Fifty-six percent of respondents found excessive “paperwork” to be the most overwhelming aspect. “Although all the mortgage documents are intended to serve a specific purpose, usually legal or regulatory, the sheer amount of paperwork creates significant difficulties” for many consumers, said FREEandCLEAR in its analysis of the survey results. The second most troubling issue for consumers: current strict qualification requirements for loans, which “have definitely tightened since the mortgage crisis and the tougher guidelines appear to pose a challenge for many borrowers,” according to FREEandCLEAR.

What to make of consumer sentiments like these? There’s no question that in the wake of the financial crisis, federal and state regulations, mandatory disclosures and penalties governing mortgage lending have become far more stringent — and for good reasons. Between roughly 2004 and 2006, at the height of the boom, getting a mortgage too often wasn’t much of a hassle at all. As the saying went, all you needed was to be able to fog a mirror: No down payment necessary. No minimum credit requirements. No verification of income, taxes, assets.

But no-hassle mortgage lending in the U.S. produced hundreds of billions of dollars in losses for lenders and millions of Americans lost their homes to foreclosure. Many families still have not recovered, more than a decade later.

Lenders generally agree that tougher standards and procedures are needed to avoid a repeat. I asked Steve Stamets, a loan officer with Mortgage Link, a Maryland-based lender, about the survey results.

“I get it,” he said. The process “is a pain. But is it the right thing to do? Yes.
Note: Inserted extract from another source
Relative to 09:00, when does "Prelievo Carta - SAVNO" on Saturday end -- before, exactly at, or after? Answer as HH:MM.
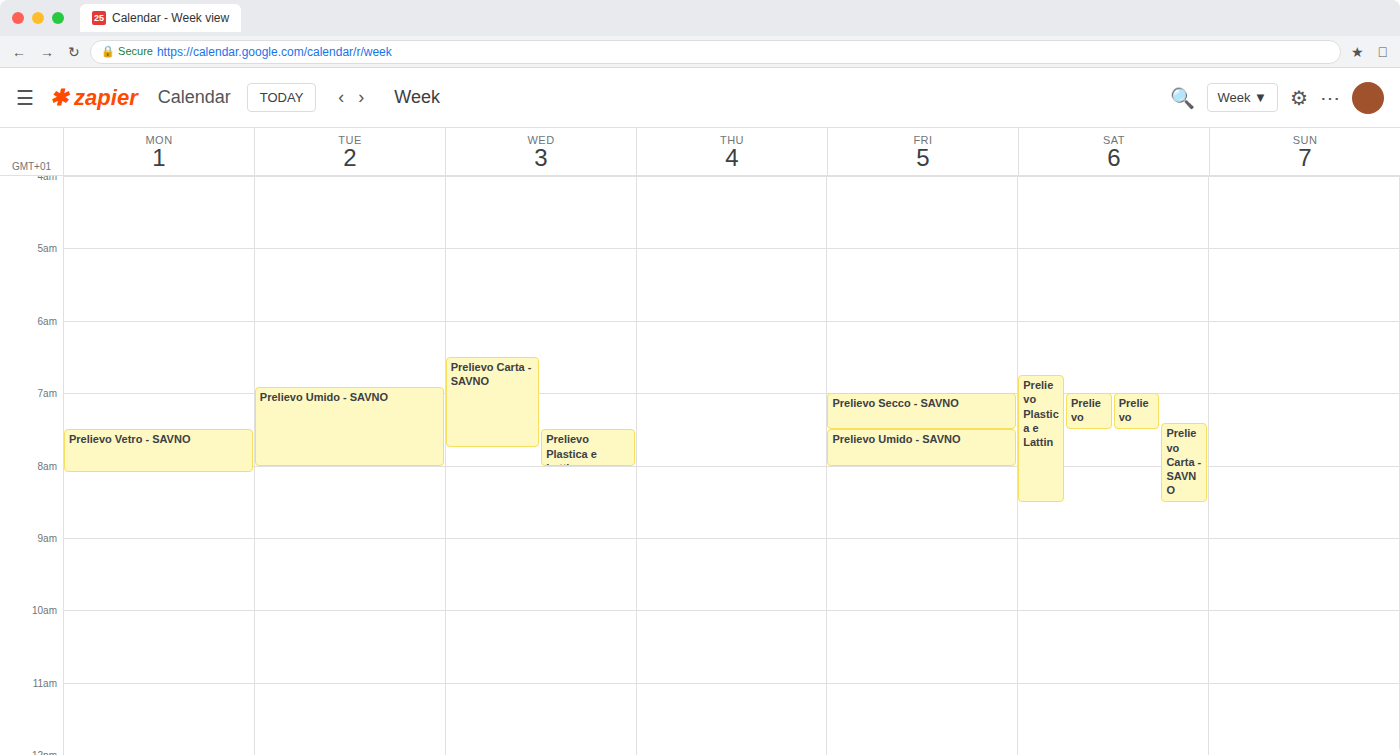
08:30 -- before 09:00, 30 minutes above the 09:00 line.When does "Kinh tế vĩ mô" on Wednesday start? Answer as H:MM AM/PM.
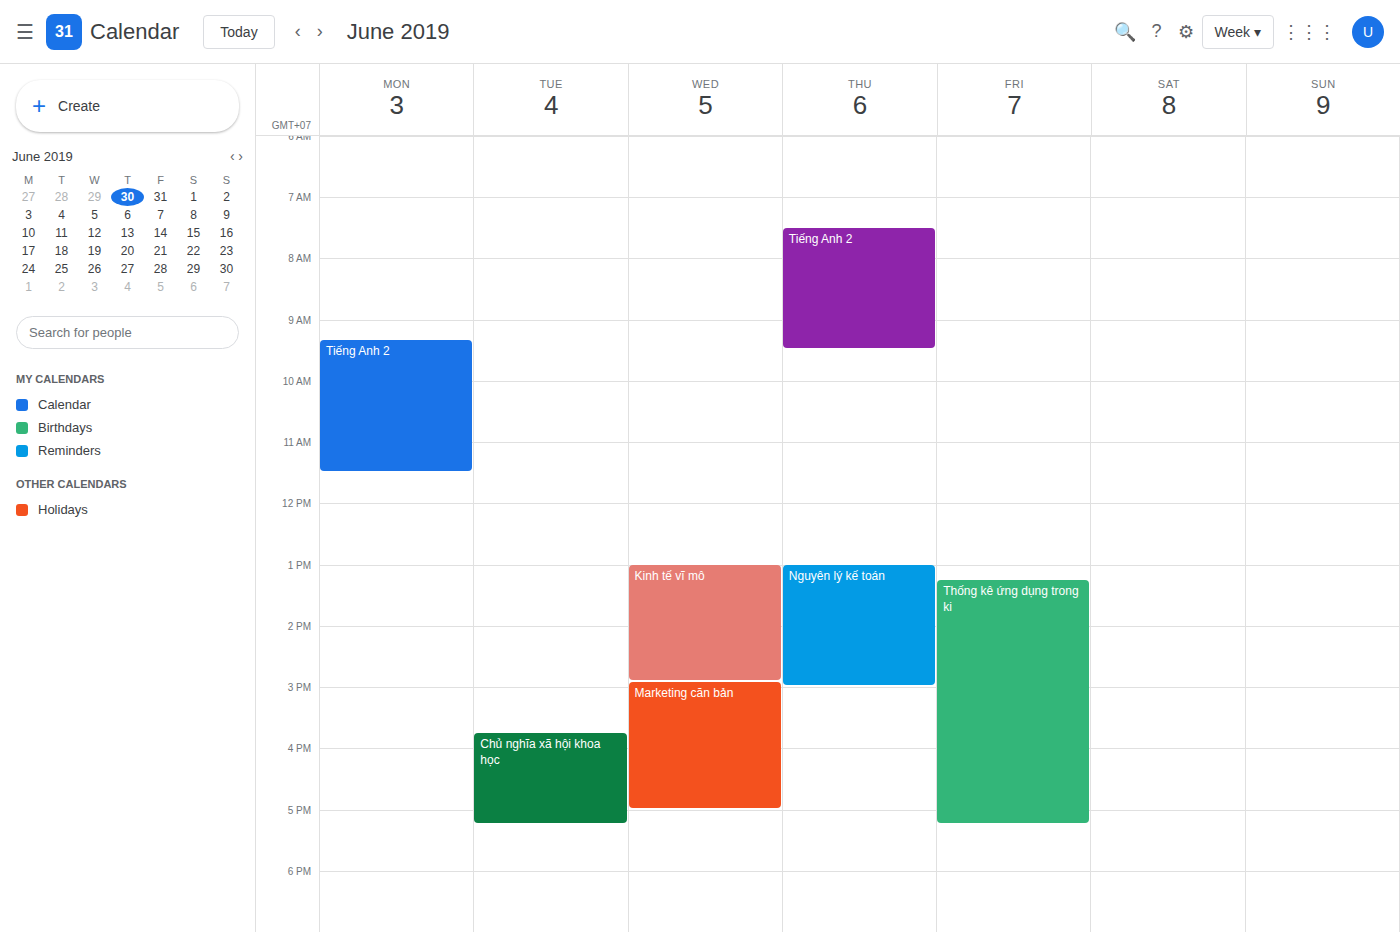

If you were lending me $300,000, wouldn’t you want to know as much as possible about me?”

David Stevens, president and CEO of the Mortgage Bankers Association, told me the biggest problem with the system today is that some of the regulations for lenders amount to an overcorrection and are far too inflexible, especially for highly qualified applicants with large down payments and stellar credit scores. “You can create rules that eliminate risk entirely,” he said, “but nobody’s going to get a loan either.”